During the 1840s and 1850s there was an explosion of visual culture. By the time of the Civil War, images were everywhere. Improved methods of relief and intaglio printing still had their place particularly in the illustrated press, and both lithography and photography were quickly adopted as means to document and spread word about conflict. The need for news and information was the same for readers of the north and south, but the industries of the two were completely different.

The South, with limited funds, still had newspaper that circulated information eventually. In 1860 less than 10 percent of the nation’s printing establishments were in the south. The south had 70 daily newspapers out of the 387 nationwide in 1860. Only about 20 dailies survived to the end of the war, in part because the south had only a handful of paper mills and no printing press manufacturers. One the day after the bombardment of Fort Sumter in 1861, the New York Herald printed 135,000 copies about the same as the entire circulation of all the daily newspapers in the south. The Civil War strengthened a advanage in publishing in the north, mostly in New York City that would continue for more than a century. The press of the Union and the Confederacy published millions of words one every pin point of the Civil War. Hundreds of reporters chronicled the fighting one land and at sea. Others reported news from the capitals of Washington, D.C. and Richmond, Virginia. They overcame numerous challenges, including uncooperative sources and the difficulty of getting their stories back to the newspapers.

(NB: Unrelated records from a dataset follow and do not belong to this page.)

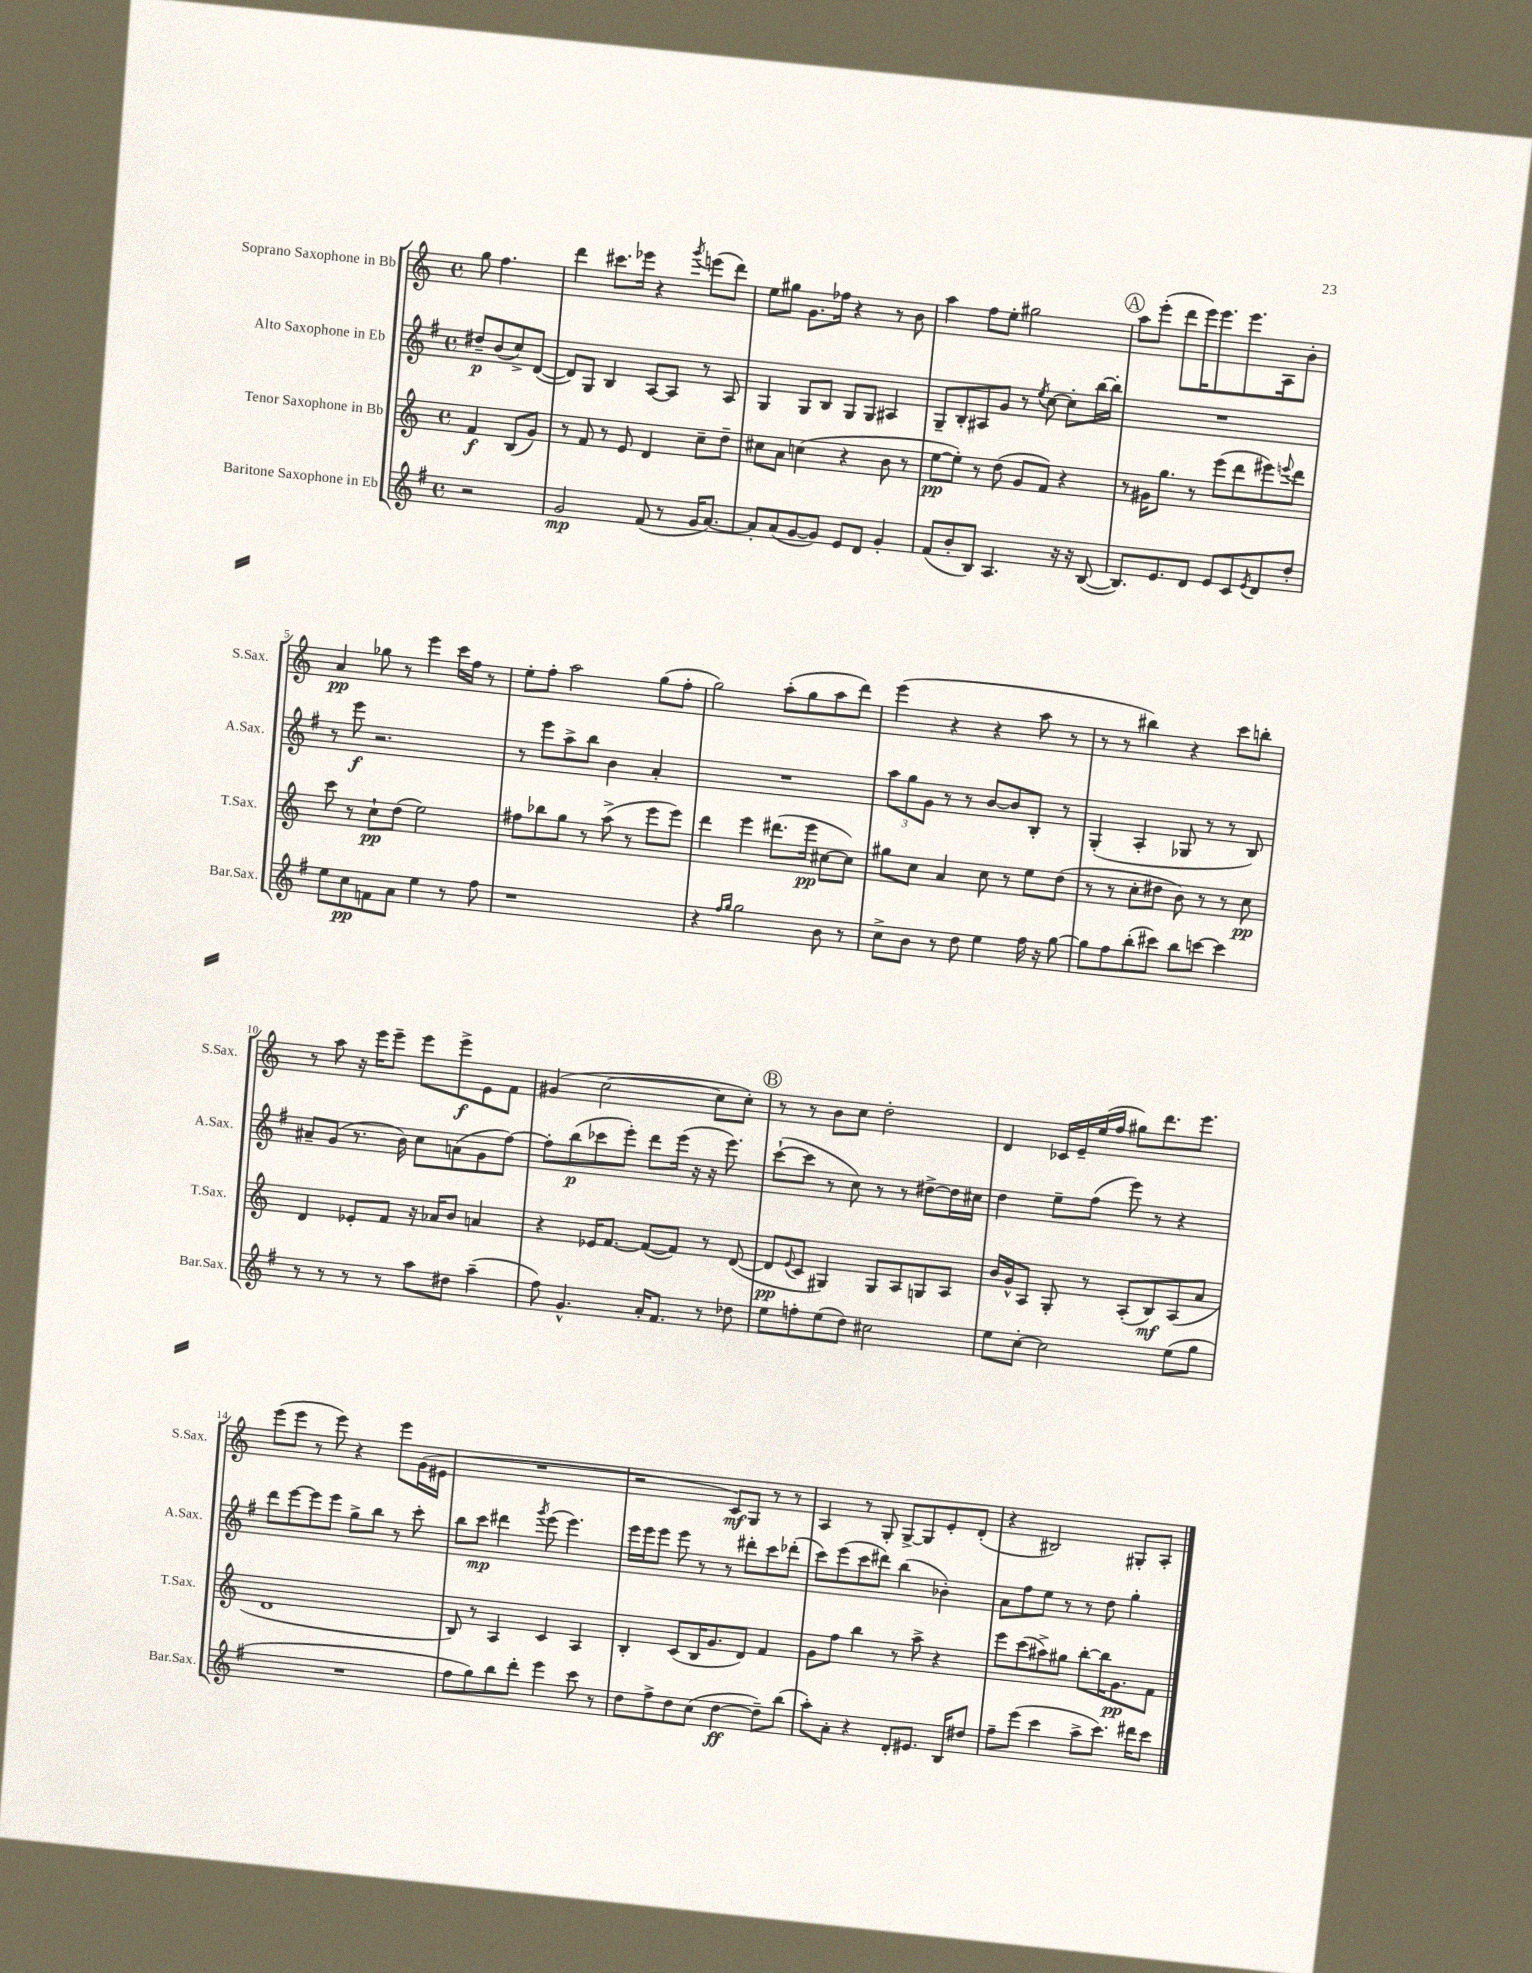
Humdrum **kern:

**kern	**dynam	**kern	**dynam	**kern	**dynam	**kern	**dynam
*part4	*part4	*part3	*part3	*part2	*part2	*part1	*part1
*staff4	*staff4	*staff3	*staff3	*staff2	*staff2	*staff1	*staff1
*I"Baritone Saxophone in Eb	*	*I"Tenor Saxophone in Bb	*	*I"Alto Saxophone in Eb	*	*I"Soprano Saxophone in Bb	*
*I'Bar.Sax.	*	*I'T.Sax.	*	*I'A.Sax.	*	*I'S.Sax.	*
*clefG2	*	*clefG2	*	*clefG2	*	*clefG2	*
*k[f#]	*	*k[]	*	*k[f#]	*	*k[]	*
*M4/4	*	*M4/4	*	*M4/4	*	*M4/4	*
*met(c)	*	*met(c)	*	*met(c)	*	*met(c)	*
=	=	=	=	=	=	=	=
2r	.	4f/	f	8dd#X~/L	p	8gg\	.
.	.	.	.	(8b/	.	4.ff\	.
.	.	(8B/L	.	8cc^/)	.	.	.
.	.	8g/J)	.	([8d/J	.	.	.
=1	=1	=1	=1	=1	=1	=1	=1
2g/	mp	8r	.	8d/L])	.	4ddd\	.
.	.	8f/	.	8G/J	.	.	.
.	.	8r	.	4B/	.	8.ccc#X\L	.
.	.	8e/	.	.	.	.	.
.	.	.	.	.	.	16eee-X\Jk	.
(8f#/	.	4d/	.	[8A/L	.	4r	.
8r	.	.	.	8A/J]	.	.	.
.	.	.	.	.	.	8qggg/	.
16g/KL	.	8cc~\L	.	8r	.	(8eeen\L	.
[8.a/J)	.	.	.	.	.	.	.
.	.	8dd~\J	.	8A/	.	8ddd\J)	.
=2	=2	=2	=2	=2	=2	=2	=2
8a'/L]	.	8cc#X\L	.	4G/	.	8ee\L	.
(8a/	.	8a\J	.	.	.	8gg#X\J	.
[8g/	.	(4ccn\	.	8G/L	.	8.g\L	.
8g/J])	.	.	.	8B/J	.	.	.
.	.	.	.	.	.	16ff-X\Jk	.
8e/L	.	4r	.	8G/L	.	4r	.
8d/J	.	.	.	8G/J	.	.	.
4g'/	.	8b\	.	4A#X/	.	8r	.
.	.	8r	.	.	.	8b\	.
=3	=3	=3	=3	=3	=3	=3	=3
(8f#/L	.	[8ee\L	pp	8G~/L	.	4aa\	.
8b'/	.	8ee'\J])	.	8B'/	.	.	.
8B/J)	.	8r	.	8A#X/	.	8ff\L	.
4.A/	.	(8dd\	.	8g/J	.	8ee'\J	.
.	.	8g/L	.	8r	.	2gg#X\	.
.	.	.	.	8qee/	.	.	.
.	.	8f/J)	.	[8cc\	.	.	.
16r	.	4r	.	8cc'\L]	.	.	.
16r	.	.	.	.	.	.	.
([8B/	.	.	.	[16bb\L	.	.	.
.	.	.	.	16bb'\JJ]	.	.	.
!!LO:REH:place=s1:t=A
=4	=4	=4	=4	=4	=4	=4	=4
8.B/L])	.	8r	.	1r	.	8aa\L	.
.	.	16g#X\KL	.	.	.	(8eee'\J	.
8.e/	.	8.gg\J	.	.	.	.	.
.	.	.	.	.	.	8ddd\L	.
8d/J	.	8r	.	.	.	16eee\K)	.
.	.	.	.	.	.	8.eee\	.
8e/L	.	(8eee\L	.	.	.	.	.
8c/	.	8ddd\	.	.	.	8.eee\	.
8qe/	.	.	.	.	.	.	.
8d/	.	8eee#X\)	.	.	.	.	.
.	.	.	.	.	.	16A\k	.
.	.	8qqeeen/	.	.	.	.	.
8dd'/J	.	8ddd\J	.	.	.	8b'\J	.
!!LO:LB:g=z
=5	=5	=5	=5	=5	=5	=5	=5
8ee\L	.	8ccc\	.	8r	.	4a/	pp
8cc\	pp	8r	.	8eee\	f	.	.
8fn\	.	8cc`\L	pp	2.r	.	8gg-X\	.
8a\J	.	(8dd\J	.	.	.	8r	.
4ee\	.	2ee\)	.	.	.	4eee\	.
8r	.	.	.	.	.	16ccc\LL	.
.	.	.	.	.	.	16ff\JJ	.
8ff#\	.	.	.	.	.	8r	.
=6	=6	=6	=6	=6	=6	=6	=6
1r	.	8ff#X\L	.	8r	.	8ee'\L	.
.	.	8bb-X\	.	8eee\L	.	8ff'\J	.
.	.	8gg\J	.	8aa^\	.	2aa\	.
.	.	8r	.	8bb\J	.	.	.
.	.	(8aa^\	.	4b\	.	.	.
.	.	8r	.	.	.	.	.
.	.	8eee\L	.	4a'/	.	(8gg\L	.
.	.	8eee\J)	.	.	.	8ff'\J	.
=7	=7	=7	=7	=7	=7	=7	=7
4r	.	4ddd\	.	1r	.	2gg\)	.
16qqff#/LL	.	.	.	.	.	.	.
16qqgg/JJ	.	.	.	.	.	.	.
2gg\	.	4eee\	.	.	.	.	.
.	.	(8.ddd#X\L	.	.	.	(8aa'\L	.
.	.	.	.	.	.	8gg\	.
.	.	16eee\Jk	pp	.	.	.	.
8b\	.	[8cc#X\L	.	.	.	8aa\	.
8r	.	8cc#\J])	.	.	.	8ddd\J)	.
=8	=8	=8	=8	=8	=8	=8	=8
8cc^\L	.	8gg#X\L	.	12aa\L	.	(4eee\	.
.	.	.	.	12gg\	.	.	.
8b\J	.	8cc\J	.	.	.	.	.
.	.	.	.	12g\J	.	.	.
8r	.	4a/	.	8r	.	4r	.
8dd\	.	.	.	8r	.	.	.
4ee\	.	8cc\	.	[8b/L	.	4r	.
.	.	8r	.	8b/]	.	.	.
16ff#\	.	8ee\L	.	8B'/J	.	8aa\	.
16r	.	.	.	.	.	.	.
[8gg\	.	(8dd\J	.	8r	.	8r	.
=9	=9	=9	=9	=9	=9	=9	=9
8gg\L]	.	8r	.	(4G'/	.	8r	.
8ff#\	.	8r	.	.	.	8r	.
(8bb'\	.	8cc'\L	.	4A'/	.	4bb#X\)	.
8ccc#X\J)	.	8dd#X\J	.	.	.	.	.
8bb\L	.	8b\)	.	8G-X/	.	4r	.
[8cccn\J	.	8r	.	8r	.	.	.
4ccc\]	.	8r	.	8r	.	8ccc\L	.
.	.	8cc\	pp	8B/)	.	8bbn'\J	.
!!LO:LB:g=z
=10	=10	=10	=10	=10	=10	=10	=10
8r	.	4d/	.	8a#X~/L	.	8r	.
8r	.	.	.	(8g/J	.	8aa\	.
8r	.	8e-X'/L	.	8.r	.	16r	.
.	.	.	.	.	.	16eee\KL	.
8r	.	8f/J	.	.	.	8eee~\J	.
.	.	.	.	16b\)	.	.	.
8aa\L	.	16r	.	8cc\L	.	8eee\L	.
.	.	16a-X/KL	.	.	.	.	.
8dd#X\J	.	8b/J	.	(8an\	.	8eee^\	f
(4aa~\	.	4an/	.	8g\	.	8e\	.
.	.	.	.	[8ff#\J)	.	8f\J	.
=11	=11	=11	=11	=11	=11	=11	=11
8ff#\)	.	4r	.	8ff#'\L]	.	(4g#X/	.
4.g^^/	.	.	.	(8bb\	p	.	.
.	.	16e-X/KL	.	8ccc-X\	.	[2cc\	.
.	.	[8.f/J	.	.	.	.	.
.	.	.	.	8eee'\J)	.	.	.
16a'/KL	.	(8f/L_	.	8ddd\L	.	.	.
8.f#/J	.	.	.	.	.	.	.
.	.	8f/J])	.	(16eee\Jk	.	.	.
.	.	.	.	16r	.	.	.
8r	.	8r	.	16r	.	8cc\L]	.
.	.	.	.	8.eee\)	.	.	.
8dd-X\	.	([8d/	.	.	.	8cc'\J)	.
!!LO:REH:place=s1:t=B
=12	=12	=12	=12	=12	=12	=12	=12
8ee\L	.	8d/L]	pp	([8ccc`\L	.	8r	.
.	.	8qqe/	.	.	.	.	.
8ffn'\	.	8c/J	.	8ccc\J]	.	8r	.
(8ee\	.	4G#X/)	.	8r	.	8b\L	.
8dd\J)	.	.	.	8cc\)	.	8cc\J	.
2cc#X\	.	8G#/L	.	8r	.	2dd'\	.
.	.	8A/	.	8r	.	.	.
.	.	8Gn/	.	[8dd#X^\L	.	.	.
.	.	8A/J	.	16dd#\L]	.	.	.
.	.	.	.	16cc#X\JJ	.	.	.
=13	=13	=13	=13	=13	=13	=13	=13
8ee\L	.	16b/LL	.	4dd\	.	4d/	.
.	.	16g^^/J	.	.	.	.	.
[8cc'\J	.	8A/J	.	.	.	.	.
2cc\]	.	8G'/	.	8ee~\L	.	16c-X/LL	.
.	.	.	.	.	.	16e~/	.
.	.	8r	.	(8ff#\J	.	(16ee/	.
.	.	.	.	.	.	16ff/JJ	.
.	.	(8A'/L	.	8eee\)	.	8gg#X\L)	.
.	.	8B/)	mf	8r	.	8.ddd\	.
(8ee\L	.	(8A/	.	4r	.	.	.
.	.	.	.	.	.	8.eee\J	.
8gg\J	.	8a/J	.	.	.	.	.
!!LO:LB:g=z
=14	=14	=14	=14	=14	=14	=14	=14
1r	.	1d	.	8ddd\L	.	(8eee\L	.
.	.	.	.	[8eee\	.	8eee\J	.
.	.	.	.	8eee\]	.	8r	.
.	.	.	.	8eee\J	.	8eee\)	.
.	.	.	.	8gg^\L	.	4r	.
.	.	.	.	8bb\J	.	.	.
.	.	.	.	8r	.	8eee\L	.
.	.	.	.	8ccc'\	.	(16g\L	.
.	.	.	.	.	.	16e#X\JJ	.
=15	=15	=15	=15	=15	=15	=15	=15
8ff#\L	.	8B/)	.	8bb\L	.	1r	.
8gg\)	.	8r	.	8ccc\J	mp	.	.
8bb\	.	4A/	.	4ddd#X\	.	.	.
8ddd'\J	.	.	.	.	.	.	.
.	.	.	.	8qggg/	.	.	.
4eee\	.	4c/	.	(8eee\	.	.	.
.	.	.	.	4.eee\)	.	.	.
8ccc\	.	4A/	.	.	.	.	.
8r	.	.	.	.	.	.	.
=16	=16	=16	=16	=16	=16	=16	=16
8dd\L	.	4B'/	.	16eee\LL	.	2r	.
.	.	.	.	16eee\J	.	.	.
8ff#^\	.	.	.	8eee\J	.	.	.
8dd\	.	(8c/L	.	8eee\	.	.	.
(8cc\J	.	16B/K	.	8r	.	.	.
.	.	8.g/	.	.	.	.	.
[4dd\	ff	.	.	8r	.	8c/L)	mf
.	.	8d/J)	.	8ddd#X'\L	.	8G/J	.
8dd~\L])	.	4f/	.	8ccc\	.	8r	.
(8bb\J	.	.	.	(8ddd-X'\J	.	8r	.
=17	=17	=17	=17	=17	=17	=17	=17
8aa'\L)	.	8g\L	.	8ccc\L)	.	4A/	.
8a'\J	.	8ff\J	.	(8eee\	.	.	.
4r	.	4bb\	.	8ccc\	.	8r	.
.	.	.	.	8ddd#X\J)	.	8G'/	.
8d'/L	.	8r	.	(4bb\	.	[8G^/L	.
8.e#X/J	.	8aa^\	.	.	.	8G/]	.
.	.	4r	.	4b-X'\)	.	8e'/	.
16B/KL	.	.	.	.	.	.	.
8dd#X/J	.	.	.	.	.	(8d'/J	.
=18	=18	=18	=18	=18	=18	=18	=18
8ff#~\L	.	8eee\L	.	8a\L	.	4r	.
(8eee\J	.	(8ccc\	.	8ff#\	.	.	.
4ccc\	.	8aa#X^\)	.	8ee\J	.	2B#X/)	.
.	.	8gg#X\J	.	8r	.	.	.
8aa^\L	.	[8bb'\L	.	8r	.	.	.
8.ccc\J)	.	16bb\K]	.	8dd\	.	.	.
.	.	8.g\	pp	.	.	.	.
.	.	.	.	4gg'\	.	8G#X'/L	.
16ddd#X\KL	.	.	.	.	.	.	.
8ccc\J	.	8f\J	.	.	.	8A'/J	.
==	==	==	==	==	==	==	==
*-	*-	*-	*-	*-	*-	*-	*-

In the 1850s American newspapers employed a few paid correspondents and writers, but it was during the Civil War that newspaper reporting dramatically came of age. Though newspaper reporting had never been a profession that requires specialized training or certification, during war reporters just took the professional look. The art of war reporting, then as now, required a mastery of logistics as well as of reporting and writing. Like the army generals, the journalist who covered the Civil War depended one telegraphs, railroads, and horses. The enemy’s task often achieved was to cut off all means of communication. For example, George W. Smalley of the New York Tribune, was unable to get a telegraph connection. So, he wrote what is usually considered the best story of the Battle of Antietam by the light of a small oil lamp one a military train from Baltimore to New York. If reporting for the northern newspapers was a logistical struggle, it was a nightmare for the south who had very low resources without many printing factories.

Telegraph and railroad connections were sparse and unreliable. Throughout the war, the New York Herald alone regularly had more than 40 reporters on the field of battle. In the field, correspondents endured hardships and dangerous encounters. Several newsmen were killed covering the fighting and others were captured. Although many of the accounts by correspondents honestly and amazingly chronicled the war, some newspapers were known to falsely report casualty rates or results of battle. Late in the war, confederate troops received most of their news through the papers because commanders refused to relay reports of the union victories. Tiredless newsmen went to great lengths to report stories one deadline and displayed considerable enterprise to describe the war in very detailed parts. Many of the biggest battles including, Shiloh, Antietam, Fredericksburg, and Gettysburg seemed to bring out some of the best work by correspondents one both North and South. This all being said, Printed Media was and played a very important part in the Civil War. Not many people know of the importance Media had back then now that it’s out of hand in present day. So, with the research I have done, I conclude that Printed Media was ever so important then as it is now.